Prompt. Each record below should be output verbatim, without pictures.

Entries provided.
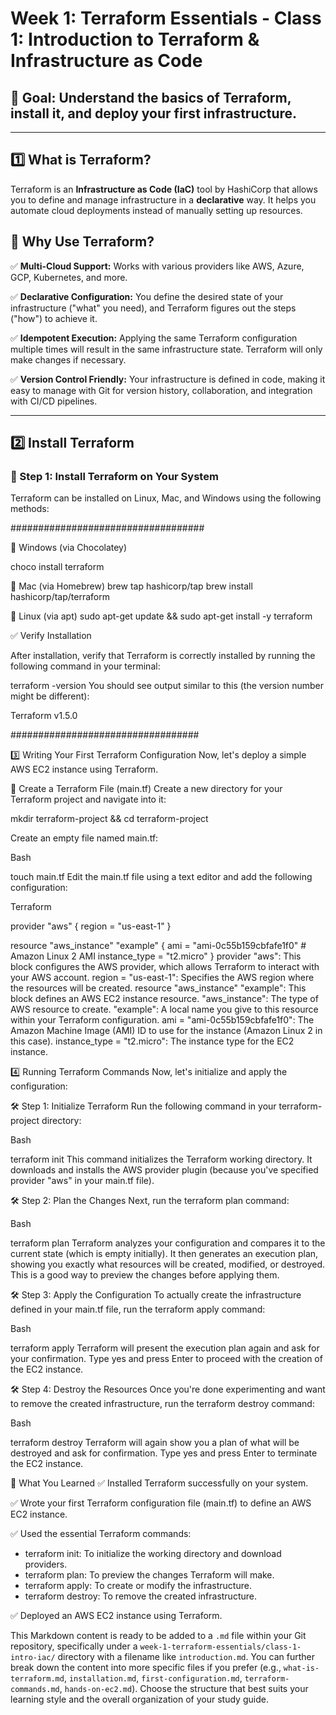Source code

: # Week 1: Terraform Essentials - Class 1: Introduction to Terraform & Infrastructure as Code

## 🎯 Goal: Understand the basics of Terraform, install it, and deploy your first infrastructure.

---

## 1️⃣ What is Terraform?

Terraform is an **Infrastructure as Code (IaC)** tool by HashiCorp that allows you to define and manage infrastructure in a **declarative** way. It helps you automate cloud deployments instead of manually setting up resources.

## 🚀 Why Use Terraform?

✅ **Multi-Cloud Support:** Works with various providers like AWS, Azure, GCP, Kubernetes, and more.

✅ **Declarative Configuration:** You define the desired state of your infrastructure ("what" you need), and Terraform figures out the steps ("how") to achieve it.

✅ **Idempotent Execution:** Applying the same Terraform configuration multiple times will result in the same infrastructure state. Terraform will only make changes if necessary.

✅ **Version Control Friendly:** Your infrastructure is defined in code, making it easy to manage with Git for version history, collaboration, and integration with CI/CD pipelines.

---

## 2️⃣ Install Terraform

### 🔧 Step 1: Install Terraform on Your System

Terraform can be installed on Linux, Mac, and Windows using the following methods:

###################################

 🔹 Windows (via Chocolatey)

   choco install terraform

🔹 Mac (via Homebrew)
  brew tap hashicorp/tap
  brew install hashicorp/tap/terraform
  
🔹 Linux (via apt)
   sudo apt-get update && sudo apt-get install -y terraform
   
✅ Verify Installation

After installation, verify that Terraform is correctly installed by running the following command in your terminal:


terraform -version
You should see output similar to this (the version number might be different):

Terraform v1.5.0

##################################

3️⃣ Writing Your First Terraform Configuration
Now, let's deploy a simple AWS EC2 instance using Terraform.

📄 Create a Terraform File (main.tf)
Create a new directory for your Terraform project and navigate into it:

 mkdir terraform-project && cd terraform-project

Create an empty file named main.tf:

Bash

touch main.tf
Edit the main.tf file using a text editor and add the following configuration:

Terraform

provider "aws" {
  region = "us-east-1"
}

resource "aws_instance" "example" {
  ami           = "ami-0c55b159cbfafe1f0" # Amazon Linux 2 AMI
  instance_type = "t2.micro"
}
provider "aws": This block configures the AWS provider, which allows Terraform to interact with your AWS account.
region = "us-east-1": Specifies the AWS region where the resources will be created.
resource "aws_instance" "example": This block defines an AWS EC2 instance resource.
"aws_instance": The type of AWS resource to create.
"example": A local name you give to this resource within your Terraform configuration.
ami = "ami-0c55b159cbfafe1f0": The Amazon Machine Image (AMI) ID to use for the instance (Amazon Linux 2 in this case).
instance_type = "t2.micro": The instance type for the EC2 instance.

4️⃣ Running Terraform Commands
Now, let's initialize and apply the configuration:

🛠️ Step 1: Initialize Terraform
Run the following command in your terraform-project directory:

Bash

terraform init
This command initializes the Terraform working directory. It downloads and installs the AWS provider plugin (because you've specified provider "aws" in your main.tf file).

🛠️ Step 2: Plan the Changes
Next, run the terraform plan command:

Bash

terraform plan
Terraform analyzes your configuration and compares it to the current state (which is empty initially). It then generates an execution plan, showing you exactly what resources will be created, modified, or destroyed. This is a good way to preview the changes before applying them.

🛠️ Step 3: Apply the Configuration
To actually create the infrastructure defined in your main.tf file, run the terraform apply command:

Bash

terraform apply
Terraform will present the execution plan again and ask for your confirmation. Type yes and press Enter to proceed with the creation of the EC2 instance.

🛠️ Step 4: Destroy the Resources
Once you're done experimenting and want to remove the created infrastructure, run the terraform destroy command:

Bash

terraform destroy
Terraform will again show you a plan of what will be destroyed and ask for confirmation. Type yes and press Enter to terminate the EC2 instance.

🎯 What You Learned
✅ Installed Terraform successfully on your system.

✅ Wrote your first Terraform configuration file (main.tf) to define an AWS EC2 instance.

✅ Used the essential Terraform commands:
* terraform init: To initialize the working directory and download providers.
* terraform plan: To preview the changes Terraform will make.
* terraform apply: To create or modify the infrastructure.
* terraform destroy: To remove the created infrastructure.

✅ Deployed an AWS EC2 instance using Terraform.


This Markdown content is ready to be added to a `.md` file within your Git repository, specifically under a `week-1-terraform-essentials/class-1-intro-iac/` directory with a filename like `introduction.md`. You can further break down the content into more specific files if you prefer (e.g., `what-is-terraform.md`, `installation.md`, `first-configuration.md`, `terraform-commands.md`, `hands-on-ec2.md`). Choose the structure that best suits your learning style and the overall organization of your study guide.
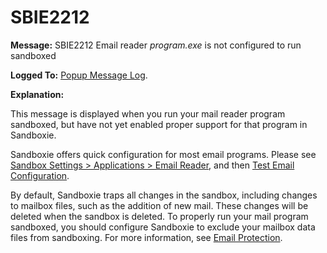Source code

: # SBIE2212


**Message:** SBIE2212 Email reader _program.exe_ is not configured to run sandboxed

**Logged To:** [Popup Message Log](PopupMessageLog.md).

**Explanation:**

This message is displayed when you run your mail reader program sandboxed, but have not yet enabled proper support for that program in Sandboxie.

Sandboxie offers quick configuration for most email programs. Please see [Sandbox Settings > Applications > Email Reader](ApplicationsSettings#email), and then [Test Email Configuration](TestEmailConfiguration.md).

By default, Sandboxie traps all changes in the sandbox, including changes to mailbox files, such as the addition of new mail. These changes will be deleted when the sandbox is deleted. To properly run your mail program sandboxed, you should configure Sandboxie to exclude your mailbox data files from sandboxing. For more information, see [Email Protection](EmailProtection.md).
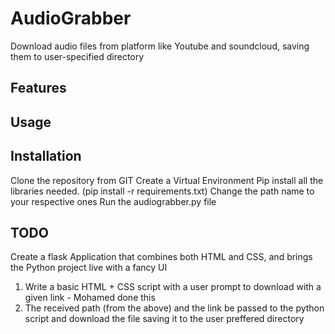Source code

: # AudioGrabber
Download audio files from platform like Youtube and soundcloud, saving them to user-specified directory

## Features


## Usage

## Installation
Clone the repository from GIT
Create a Virtual Environment
Pip install all the libraries needed. (pip install -r requirements.txt)
Change the path name to your respective ones
Run the audiograbber.py file


## TODO
Create a flask Application that combines both HTML and CSS, and brings the Python project live with a fancy UI
1) Write a basic HTML + CSS script with a user prompt to download with a given link - Mohamed done this
2) The received path (from the above) and the link be passed to the python script and download the file saving it to the user preffered directory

Reply.
Source code

: # Week 1: Terraform Essentials - Class 1: Introduction to Terraform & Infrastructure as Code

## 🎯 Goal: Understand the basics of Terraform, install it, and deploy your first infrastructure.

---

## 1️⃣ What is Terraform?

Terraform is an **Infrastructure as Code (IaC)** tool by HashiCorp that allows you to define and manage infrastructure in a **declarative** way. It helps you automate cloud deployments instead of manually setting up resources.

## 🚀 Why Use Terraform?

✅ **Multi-Cloud Support:** Works with various providers like AWS, Azure, GCP, Kubernetes, and more.

✅ **Declarative Configuration:** You define the desired state of your infrastructure ("what" you need), and Terraform figures out the steps ("how") to achieve it.

✅ **Idempotent Execution:** Applying the same Terraform configuration multiple times will result in the same infrastructure state. Terraform will only make changes if necessary.

✅ **Version Control Friendly:** Your infrastructure is defined in code, making it easy to manage with Git for version history, collaboration, and integration with CI/CD pipelines.

---

## 2️⃣ Install Terraform

### 🔧 Step 1: Install Terraform on Your System

Terraform can be installed on Linux, Mac, and Windows using the following methods:

###################################

 🔹 Windows (via Chocolatey)

   choco install terraform

🔹 Mac (via Homebrew)
  brew tap hashicorp/tap
  brew install hashicorp/tap/terraform
  
🔹 Linux (via apt)
   sudo apt-get update && sudo apt-get install -y terraform
   
✅ Verify Installation

After installation, verify that Terraform is correctly installed by running the following command in your terminal:


terraform -version
You should see output similar to this (the version number might be different):

Terraform v1.5.0

##################################

3️⃣ Writing Your First Terraform Configuration
Now, let's deploy a simple AWS EC2 instance using Terraform.

📄 Create a Terraform File (main.tf)
Create a new directory for your Terraform project and navigate into it:

 mkdir terraform-project && cd terraform-project

Create an empty file named main.tf:

Bash

touch main.tf
Edit the main.tf file using a text editor and add the following configuration:

Terraform

provider "aws" {
  region = "us-east-1"
}

resource "aws_instance" "example" {
  ami           = "ami-0c55b159cbfafe1f0" # Amazon Linux 2 AMI
  instance_type = "t2.micro"
}
provider "aws": This block configures the AWS provider, which allows Terraform to interact with your AWS account.
region = "us-east-1": Specifies the AWS region where the resources will be created.
resource "aws_instance" "example": This block defines an AWS EC2 instance resource.
"aws_instance": The type of AWS resource to create.
"example": A local name you give to this resource within your Terraform configuration.
ami = "ami-0c55b159cbfafe1f0": The Amazon Machine Image (AMI) ID to use for the instance (Amazon Linux 2 in this case).
instance_type = "t2.micro": The instance type for the EC2 instance.

4️⃣ Running Terraform Commands
Now, let's initialize and apply the configuration:

🛠️ Step 1: Initialize Terraform
Run the following command in your terraform-project directory:

Bash

terraform init
This command initializes the Terraform working directory. It downloads and installs the AWS provider plugin (because you've specified provider "aws" in your main.tf file).

🛠️ Step 2: Plan the Changes
Next, run the terraform plan command:

Bash

terraform plan
Terraform analyzes your configuration and compares it to the current state (which is empty initially). It then generates an execution plan, showing you exactly what resources will be created, modified, or destroyed. This is a good way to preview the changes before applying them.

🛠️ Step 3: Apply the Configuration
To actually create the infrastructure defined in your main.tf file, run the terraform apply command:

Bash

terraform apply
Terraform will present the execution plan again and ask for your confirmation. Type yes and press Enter to proceed with the creation of the EC2 instance.

🛠️ Step 4: Destroy the Resources
Once you're done experimenting and want to remove the created infrastructure, run the terraform destroy command:

Bash

terraform destroy
Terraform will again show you a plan of what will be destroyed and ask for confirmation. Type yes and press Enter to terminate the EC2 instance.

🎯 What You Learned
✅ Installed Terraform successfully on your system.

✅ Wrote your first Terraform configuration file (main.tf) to define an AWS EC2 instance.

✅ Used the essential Terraform commands:
* terraform init: To initialize the working directory and download providers.
* terraform plan: To preview the changes Terraform will make.
* terraform apply: To create or modify the infrastructure.
* terraform destroy: To remove the created infrastructure.

✅ Deployed an AWS EC2 instance using Terraform.


This Markdown content is ready to be added to a `.md` file within your Git repository, specifically under a `week-1-terraform-essentials/class-1-intro-iac/` directory with a filename like `introduction.md`. You can further break down the content into more specific files if you prefer (e.g., `what-is-terraform.md`, `installation.md`, `first-configuration.md`, `terraform-commands.md`, `hands-on-ec2.md`). Choose the structure that best suits your learning style and the overall organization of your study guide.
Source code

: # SBIE2212


**Message:** SBIE2212 Email reader _program.exe_ is not configured to run sandboxed

**Logged To:** [Popup Message Log](PopupMessageLog.md).

**Explanation:**

This message is displayed when you run your mail reader program sandboxed, but have not yet enabled proper support for that program in Sandboxie.

Sandboxie offers quick configuration for most email programs. Please see [Sandbox Settings > Applications > Email Reader](ApplicationsSettings#email), and then [Test Email Configuration](TestEmailConfiguration.md).

By default, Sandboxie traps all changes in the sandbox, including changes to mailbox files, such as the addition of new mail. These changes will be deleted when the sandbox is deleted. To properly run your mail program sandboxed, you should configure Sandboxie to exclude your mailbox data files from sandboxing. For more information, see [Email Protection](EmailProtection.md).
Source code

: # AudioGrabber
Download audio files from platform like Youtube and soundcloud, saving them to user-specified directory

## Features


## Usage

## Installation
Clone the repository from GIT
Create a Virtual Environment
Pip install all the libraries needed. (pip install -r requirements.txt)
Change the path name to your respective ones
Run the audiograbber.py file


## TODO
Create a flask Application that combines both HTML and CSS, and brings the Python project live with a fancy UI
1) Write a basic HTML + CSS script with a user prompt to download with a given link - Mohamed done this
2) The received path (from the above) and the link be passed to the python script and download the file saving it to the user preffered directory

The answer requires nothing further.